#### Supplied text:
· · ·

# Cheap calls to Germany



## Duffman

Hello,

Moved from Germany to New York some weeks ago. I am looking for cheap ways to call my friends in Germany. Has somebody tried the online prepaid calling card of a provider called DeutschlandAnrufen ? Any suggestions?

Regards,
duffman


----------



## Fatbrit

Look at using a VOIP provider such as Lingo or Vonage for unlimited free calls to German landlines.


----------



## mamasue

I make my international calls with Skype......open a Skype Out account.... much cheaper than any calling cards I looked at..... and I can use the webcam....
I talk for hours on Skype.

www.skype.com


----------



## twostep

OneSuite.com


----------



## RachaelK

I use Skype too. They have different plans - you can ring right from your mobile or landline. Don't have to be online the whole time. I have a plan that costs about $5/month for unlimited calls to New Zealand land lines. I've got a local number I can dial from any phone here that logs me straight into it and it doesn't cost me any more than a local call would (free here).


----------



## mirza56

I recently discovered a very good solution for my international call problems, can work with mobile or landline, cheap tariff rate, reliable. I recommend it to everyone.

· · ·

#### What to work on:
1. Reproduce the forum thread on cheap calls to Germany in full, without any changes.
2. Rewrite the part of the records that opens with the line containing "genus: Buteo" and closes with the line containing "common name: Garden coreopsis" as a numbered list, including both of those lines and omitting any blank lines.

#### Rows of the dataset:
· · ·

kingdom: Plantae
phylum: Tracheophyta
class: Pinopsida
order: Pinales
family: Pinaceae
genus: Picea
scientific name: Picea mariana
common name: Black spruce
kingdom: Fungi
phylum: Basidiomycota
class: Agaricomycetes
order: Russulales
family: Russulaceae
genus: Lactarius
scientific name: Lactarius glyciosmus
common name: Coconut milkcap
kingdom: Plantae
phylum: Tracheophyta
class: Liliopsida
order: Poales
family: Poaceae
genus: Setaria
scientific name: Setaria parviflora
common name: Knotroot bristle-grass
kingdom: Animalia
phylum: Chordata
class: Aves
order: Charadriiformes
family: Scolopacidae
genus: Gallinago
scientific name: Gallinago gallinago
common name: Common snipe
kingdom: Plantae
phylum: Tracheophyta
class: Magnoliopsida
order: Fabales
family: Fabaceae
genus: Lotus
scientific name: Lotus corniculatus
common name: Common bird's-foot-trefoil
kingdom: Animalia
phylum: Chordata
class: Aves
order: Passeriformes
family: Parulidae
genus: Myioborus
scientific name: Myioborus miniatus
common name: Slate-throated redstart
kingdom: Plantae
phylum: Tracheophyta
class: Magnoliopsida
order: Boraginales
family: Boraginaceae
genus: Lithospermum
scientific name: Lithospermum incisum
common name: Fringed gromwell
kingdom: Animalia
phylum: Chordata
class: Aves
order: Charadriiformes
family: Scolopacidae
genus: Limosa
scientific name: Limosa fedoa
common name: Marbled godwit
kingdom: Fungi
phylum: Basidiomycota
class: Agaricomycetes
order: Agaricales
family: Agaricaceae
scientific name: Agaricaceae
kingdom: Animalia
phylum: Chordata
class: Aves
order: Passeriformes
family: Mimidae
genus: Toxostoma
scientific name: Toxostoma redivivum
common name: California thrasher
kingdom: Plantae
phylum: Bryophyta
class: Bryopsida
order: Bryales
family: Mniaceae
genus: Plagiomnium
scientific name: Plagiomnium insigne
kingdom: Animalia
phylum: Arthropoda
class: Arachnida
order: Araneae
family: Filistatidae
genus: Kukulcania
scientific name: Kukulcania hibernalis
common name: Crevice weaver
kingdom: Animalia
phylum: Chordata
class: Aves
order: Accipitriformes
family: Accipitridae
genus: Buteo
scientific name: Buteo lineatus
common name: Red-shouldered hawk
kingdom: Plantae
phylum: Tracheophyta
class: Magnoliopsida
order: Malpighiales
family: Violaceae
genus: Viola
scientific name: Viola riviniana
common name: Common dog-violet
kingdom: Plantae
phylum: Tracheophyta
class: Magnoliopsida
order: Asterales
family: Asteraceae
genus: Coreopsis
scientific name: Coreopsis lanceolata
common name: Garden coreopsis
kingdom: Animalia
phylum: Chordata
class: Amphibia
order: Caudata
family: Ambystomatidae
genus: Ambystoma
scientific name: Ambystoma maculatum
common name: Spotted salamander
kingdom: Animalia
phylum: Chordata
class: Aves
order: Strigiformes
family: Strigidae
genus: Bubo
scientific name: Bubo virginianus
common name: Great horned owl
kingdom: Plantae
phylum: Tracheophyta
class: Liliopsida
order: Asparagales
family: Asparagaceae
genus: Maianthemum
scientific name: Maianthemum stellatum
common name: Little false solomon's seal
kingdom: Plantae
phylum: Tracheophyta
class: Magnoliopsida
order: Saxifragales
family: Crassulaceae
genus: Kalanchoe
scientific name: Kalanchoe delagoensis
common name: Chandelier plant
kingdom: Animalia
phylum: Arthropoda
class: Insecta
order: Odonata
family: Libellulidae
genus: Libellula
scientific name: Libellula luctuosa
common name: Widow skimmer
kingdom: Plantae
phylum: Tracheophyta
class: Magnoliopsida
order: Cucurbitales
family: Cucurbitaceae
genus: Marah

· · ·

#### Exercise responses:
1.
# Cheap calls to Germany



## Duffman

Hello,

Moved from Germany to New York some weeks ago. I am looking for cheap ways to call my friends in Germany. Has somebody tried the online prepaid calling card of a provider called DeutschlandAnrufen ? Any suggestions?

Regards,
duffman


----------



## Fatbrit

Look at using a VOIP provider such as Lingo or Vonage for unlimited free calls to German landlines.


----------



## mamasue

I make my international calls with Skype......open a Skype Out account.... much cheaper than any calling cards I looked at..... and I can use the webcam....
I talk for hours on Skype.

www.skype.com


----------



## twostep

OneSuite.com


----------



## RachaelK

I use Skype too. They have different plans - you can ring right from your mobile or landline. Don't have to be online the whole time. I have a plan that costs about $5/month for unlimited calls to New Zealand land lines. I've got a local number I can dial from any phone here that logs me straight into it and it doesn't cost me any more than a local call would (free here).


----------



## mirza56

I recently discovered a very good solution for my international call problems, can work with mobile or landline, cheap tariff rate, reliable. I recommend it to everyone.

2.
1. genus: Buteo
2. scientific name: Buteo lineatus
3. common name: Red-shouldered hawk
4. kingdom: Plantae
5. phylum: Tracheophyta
6. class: Magnoliopsida
7. order: Malpighiales
8. family: Violaceae
9. genus: Viola
10. scientific name: Viola riviniana
11. common name: Common dog-violet
12. kingdom: Plantae
13. phylum: Tracheophyta
14. class: Magnoliopsida
15. order: Asterales
16. family: Asteraceae
17. genus: Coreopsis
18. scientific name: Coreopsis lanceolata
19. common name: Garden coreopsis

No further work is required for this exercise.